Last Refuge of Scoundrels

Democracy is the Darwinism of ideas. Certain people in certain circumstances, most notably soldiers on active duty, must in the interests of mutual survival take and carry out orders that represent ideas they consider stupid or counterproductive. Even then they are not required to surrender their conscience. In every other circumstance, it is not just the right but the duty of every citizen – including and sometimes especially military personnel – to lend the benefit of their knowledge and intelligence to the betterment of our society. If that means offering up dissent or criticism or even condemnation of policies we regard as wrong, so be it. Suppressing ideas is the surest route to stagnation and eventual extinction.

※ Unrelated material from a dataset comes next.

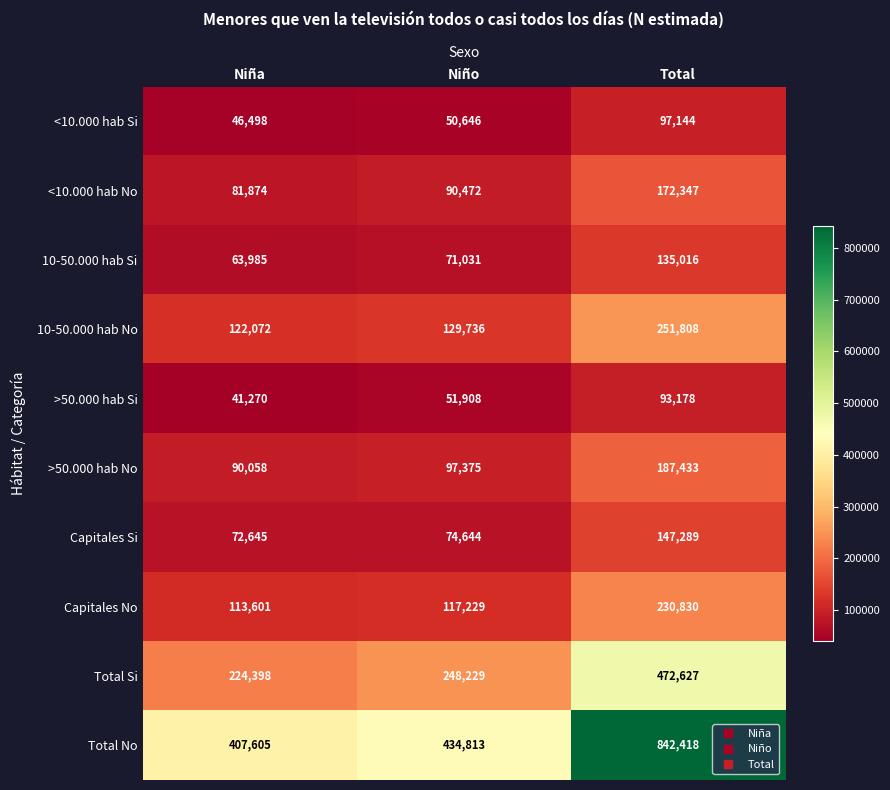

What is the difference between the second highest and minimum values in the Capitales Si series?

1999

What brought this on? Well, I’m tired of people calling me anti-American when they themselves don’t have the slightest clue about what it means to be American – and I don’t mean the BS they try to stuff into your heads (I received most of my schooling elsewhere) in school. The founders of the US were a very fractious bunch. The diversity of their views makes the distinctions between “liberal” and “conservative” today look laughably small. Nonetheless, they agreed on certain principles, among which was the principle that they could hold these disparate views without being enemies either of each other or of the nation they were forming. E Pluribus Unum = From Many, One. Think about it. That’s one of the cornerstones of our society, and it’s a principle that has served us well. The people who try to champion America by branding opinions they don’t like as unpatriotic are engaged in a self-defeating exercise – trying to save something by the very actions that destroy it. They’re the true anti-Americans, even though they don’t know it.

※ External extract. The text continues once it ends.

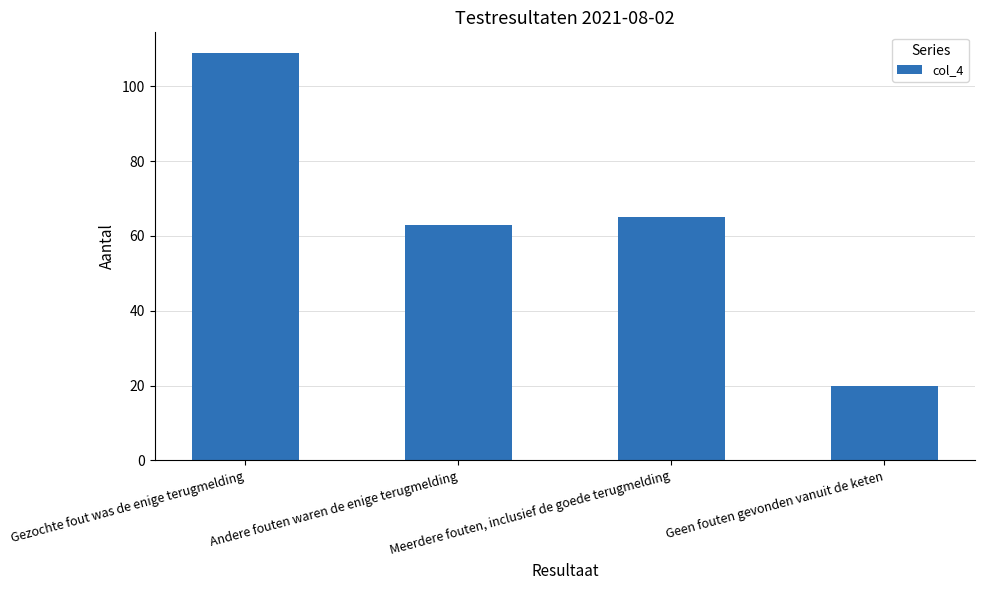

What is the difference between the maximum and minimum values?

89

If I seem very critical of the current administration’s policies, it’s because I think those policies will lead to more American dead, and those still alive tainted by association with actions that are inhumane and immoral. I think many of those policies are not only morally wrong, but stupid and counterproductive even if you agree with the moral stance. If this were just a game, with no lives or moral issues at stake, I would still look at what Bush is doing and say, “You’re an idiot. You’re causing your team to lose.” Any military strategist from Sun Tzu onward could tell you that you don’t prepare for war by showing one’s intentions before one is ready (especially with regard to intelligence), stiffening the enemy’s resolve by leaving them no choice more palatable than fighting to the bitter end, and alienating allies with your hard-line rhetoric that tars them as well as your enemy. You cannot win a war by adopting the enemy’s terms and giving them what they want, or by destroying the sources of your strength.

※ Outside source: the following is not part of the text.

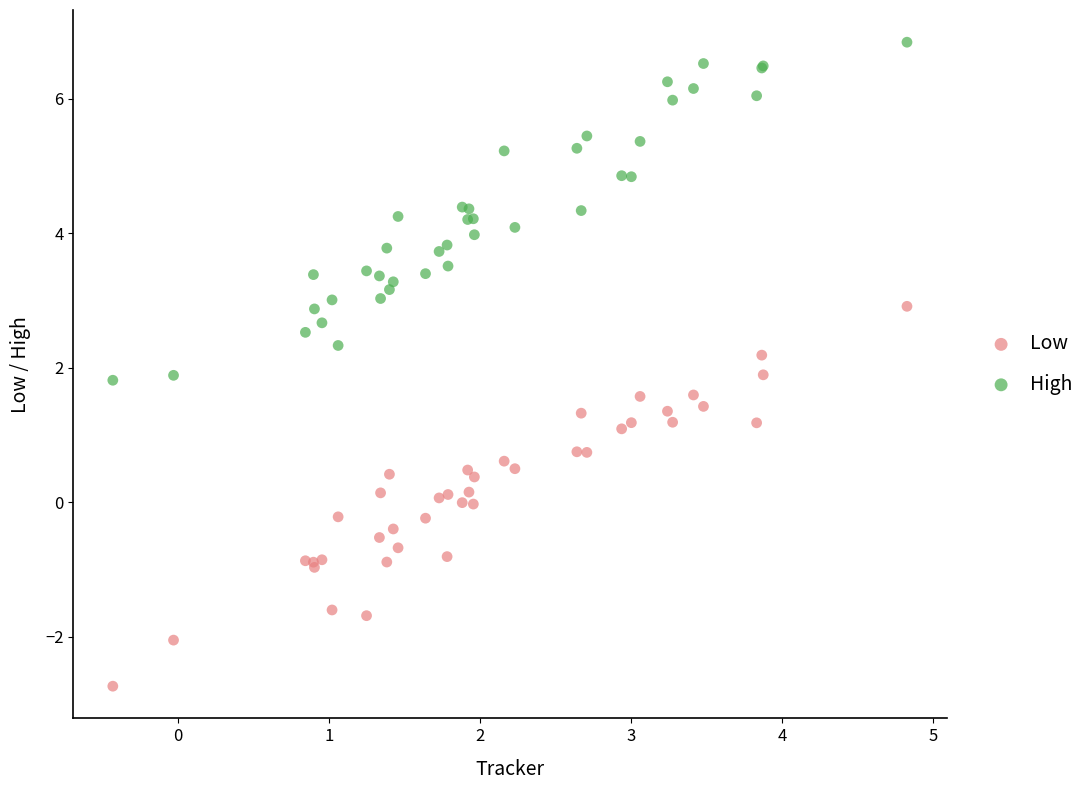

Which series contains the lowest Y value?

Low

But apparently the “patriotic” thing to do is ignore all we know and support plans we realize are stupid. It infuriates me to think that people won’t learn until we’re treated yet again to the sight of American servicemen, caught in a Somalia-style ambush, being dragged dead and mutilated through the streets by terrorist scum. I guess it’s “anti-American” to want to avoid that. I want to see Osama bin Laden and every other terrorist dead as much as anyone. I support legal, financial, and diplomatic means, military action and even “assassination” (a misnomer in this situation) to that end. I just happen to think that we can achieve that goal without killing more of our own or sinking to the terrorists’ moral level. That’s about as pro-American as one can be, and anyone who thinks otherwise will just have to grow a brain.